7+ Years On... Your Verdict On Farhad Moshiri

  • Pleased

    Votes: 107 7.7%
  • Disappointed

    Votes: 1,290 92.3%

  • Total voters
    1,397
If he invests money here, he is already a better owner than Kenwright. As long as he doesn't pick an awful manager (if Martinez is replaced), and he lets the manager make the right decisions without too much interference, I will be happy with his ownership.
 
MATTHEW IS GOING IN

WE ARE TWO PAGES FROM THE POINT OF NO RETURN

Anyone allying themselves with Damo better check their Articles of Disassociation really quick to avoid being collateral damage when majority shareholder @The Esk starts the culling

01658434.jpg
 

In corporate law there is no differentiation between directoral responsibilities and liabilities and that of a Chairman, the distinction does not exist.

English common law still applies Esk.

That includes that a breach of fidicuary duty does not need to be deliberate. As in cases of corporate negligence and breaches of fidicuary duty that can be added after litigation after normal limitations.

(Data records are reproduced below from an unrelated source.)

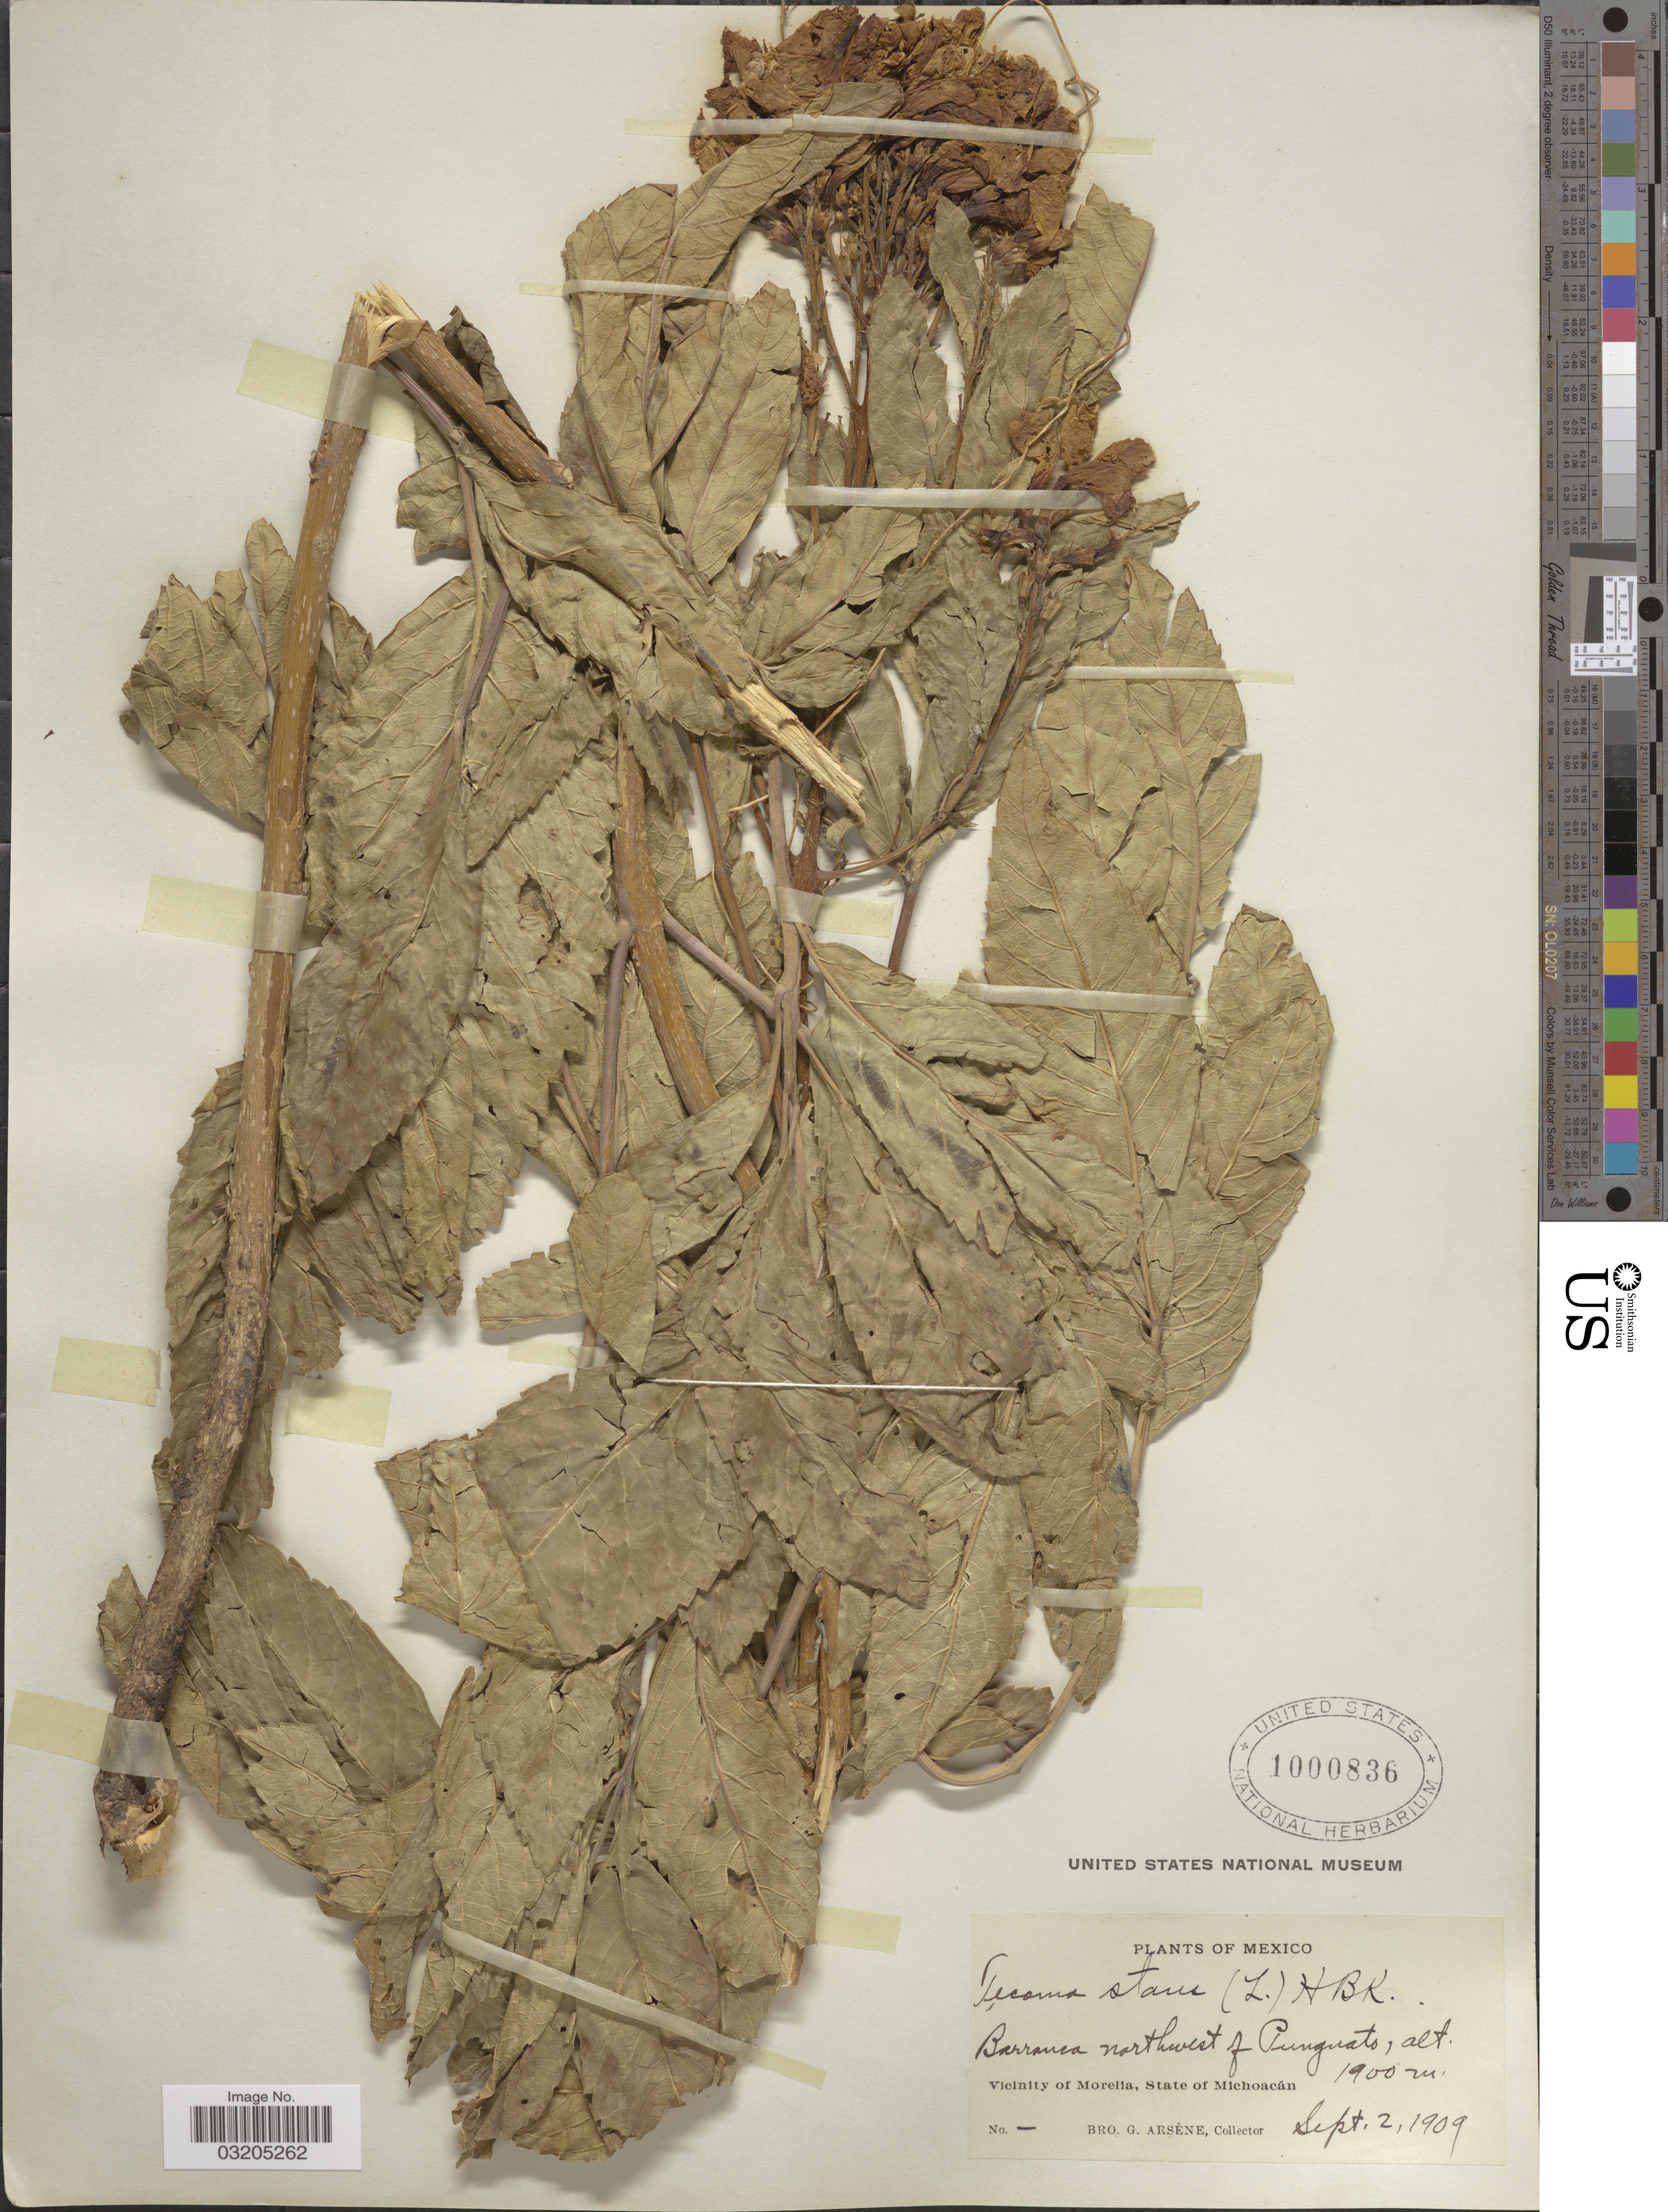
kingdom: Plantae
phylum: Tracheophyta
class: Magnoliopsida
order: Lamiales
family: Bignoniaceae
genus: Tecoma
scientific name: Tecoma stans var. stans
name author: (L.) Juss. ex Kunth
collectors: Bro. G. Arsène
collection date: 1909-09-02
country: Mexico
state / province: Michoacán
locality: Barranca northwest of Punguato. Vicinity of Morelia.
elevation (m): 1900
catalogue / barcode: US 1000836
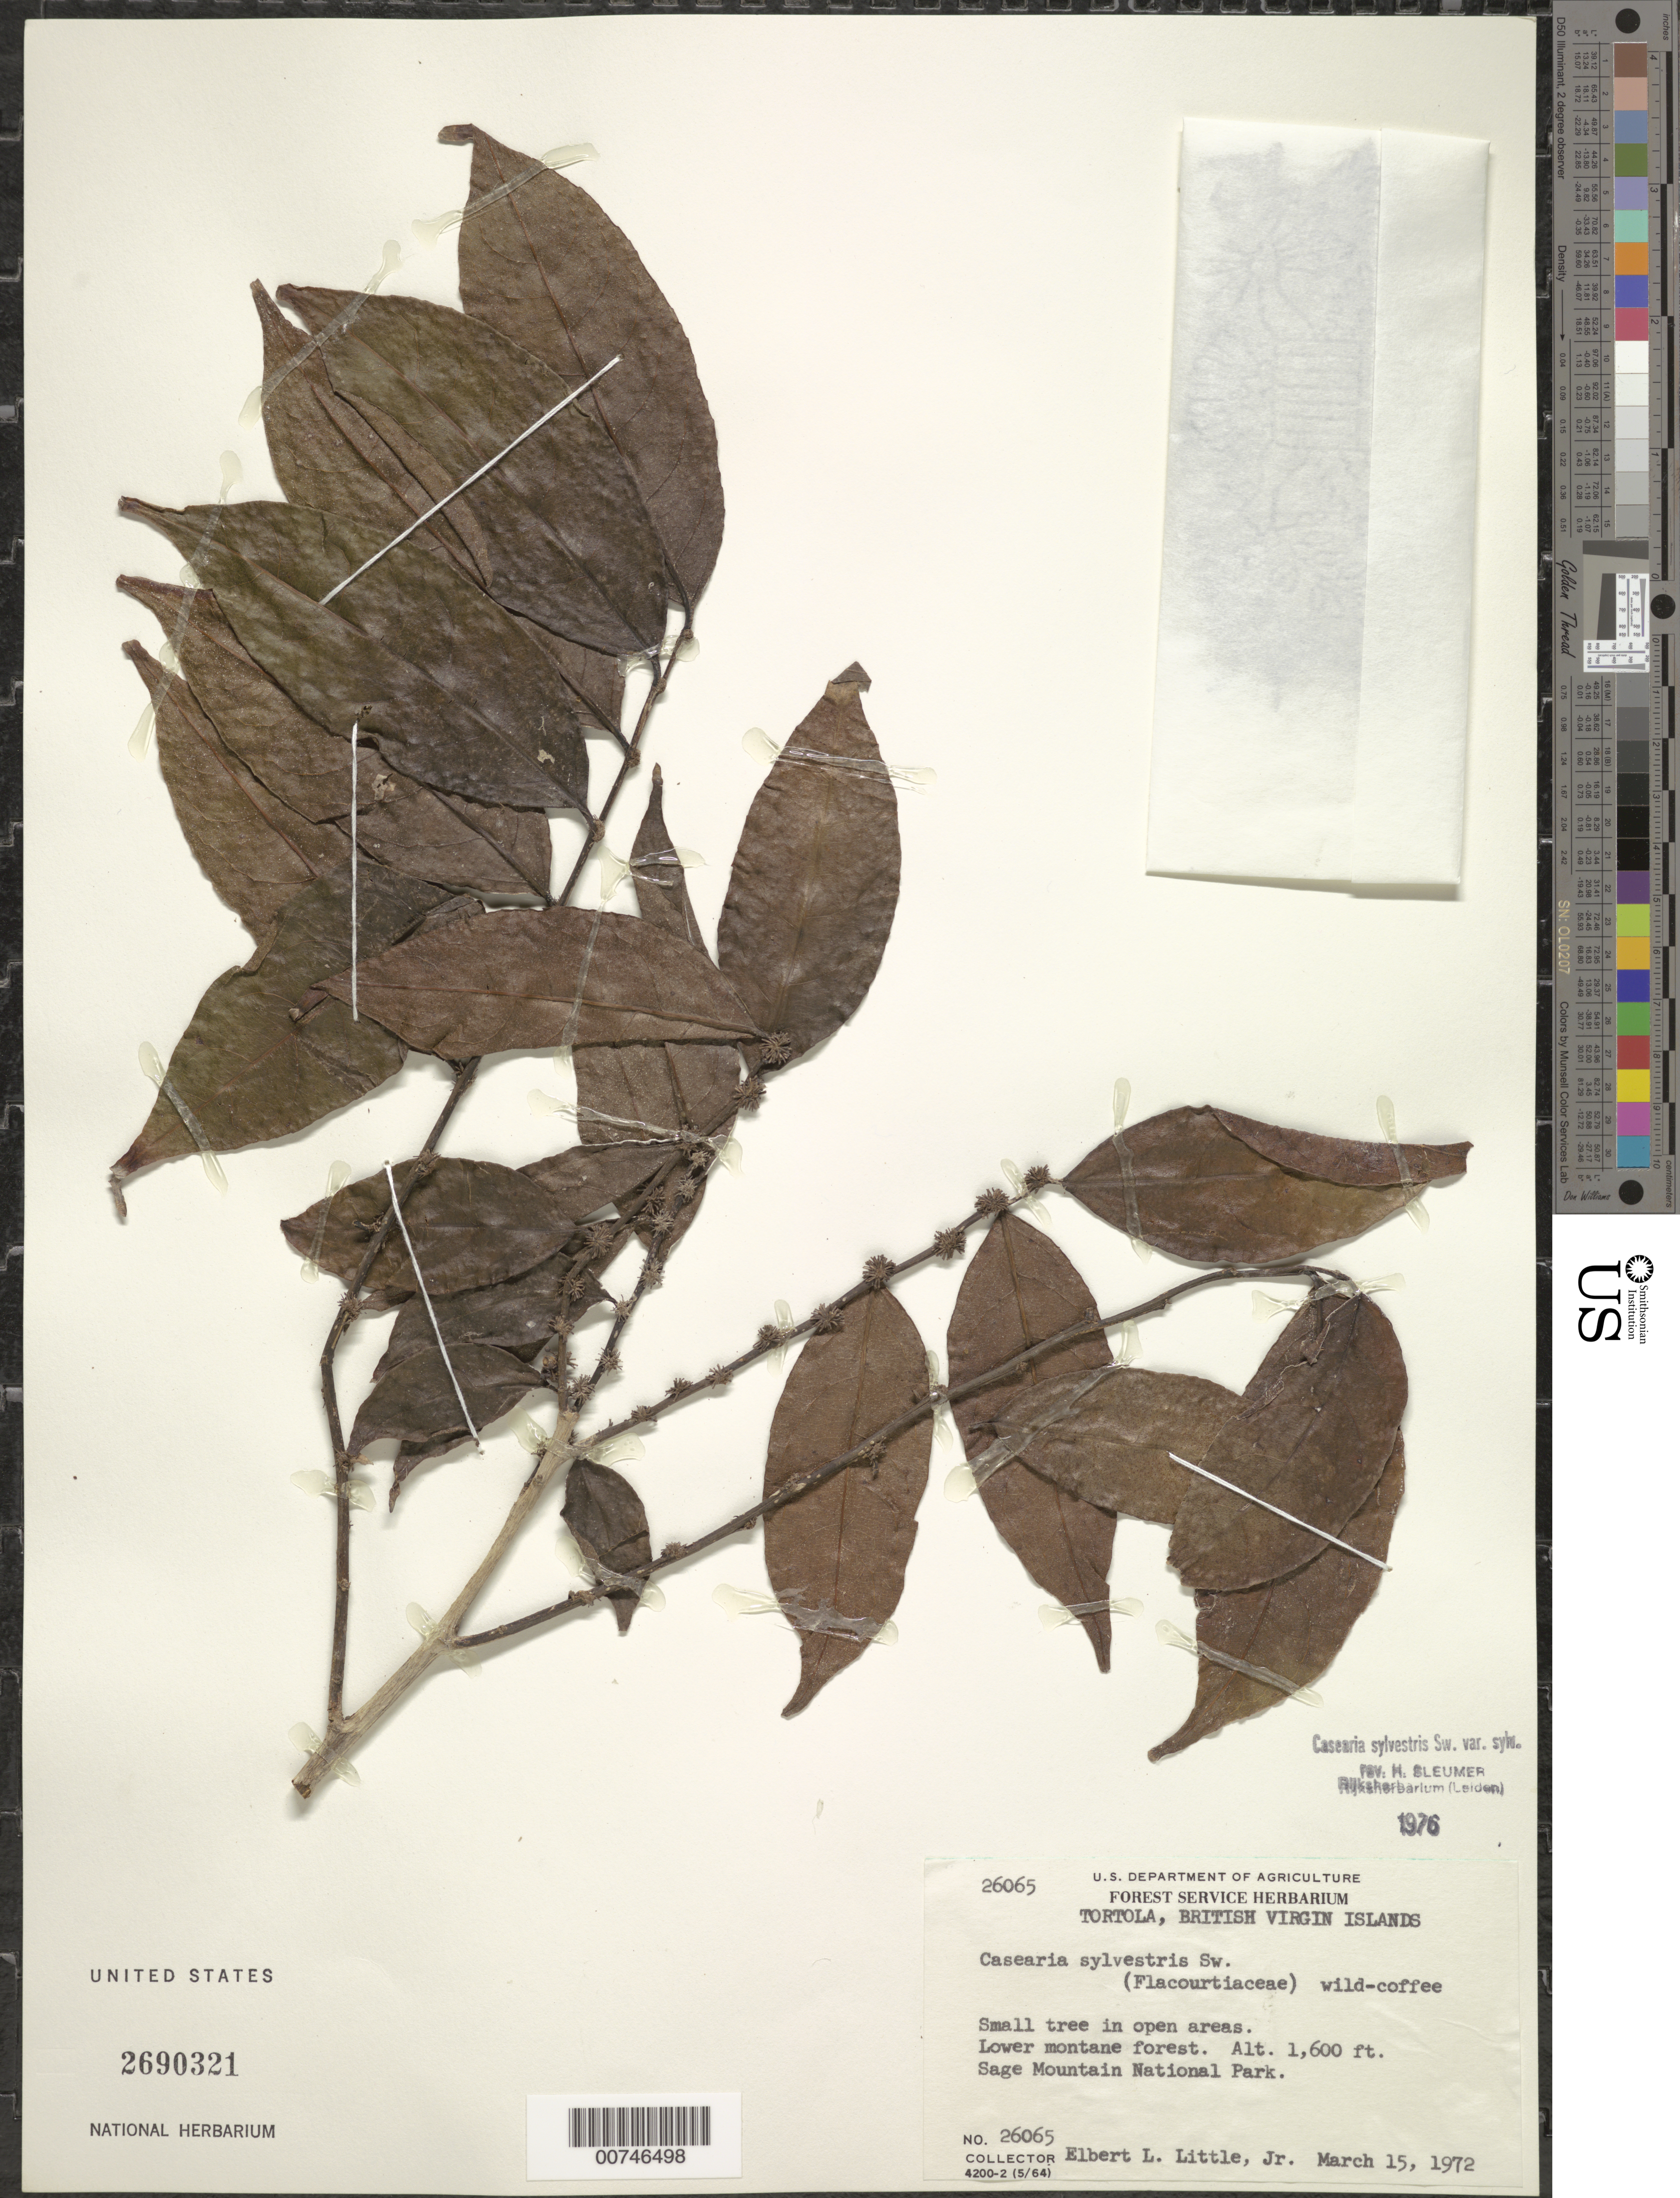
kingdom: Plantae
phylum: Tracheophyta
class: Magnoliopsida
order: Malpighiales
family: Salicaceae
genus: Casearia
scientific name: Casearia sylvestris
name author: Sw.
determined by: Sleumer, H. O.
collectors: E. L. Little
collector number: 26065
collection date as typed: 15 Mar 1972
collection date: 1972-03-15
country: British Virgin Islands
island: Tortola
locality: Sage Mountain National Park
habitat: Lower montane forest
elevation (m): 488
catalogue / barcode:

There was a high court decision on this Esk.
 
MATTHEW IS GOING IN

WE ARE TWO PAGES FROM THE POINT OF NO RETURN

Anyone allying themselves with Damo better check their Articles of Disassociation really quick to avoid being collateral damage when majority shareholder @The Esk starts the culling
There are some threads you just swerve when certain posters are going toe to toe...

And just lurk...
 

English common law still applies Esk.

That includes that a breach of fidicuary duty does not need to be deliberate. As in cases of corporate negligence and breaches of fidicuary duty that can be added after litigation after normal limitations.

There was a high court decision on this Esk.

The Chairman has additional powers as a matter of convention under common law, including the power to preside over meetings and the ability to adjourn.

However the fiduciary responsibilities (and therefore liabilities) are no greater than any other director.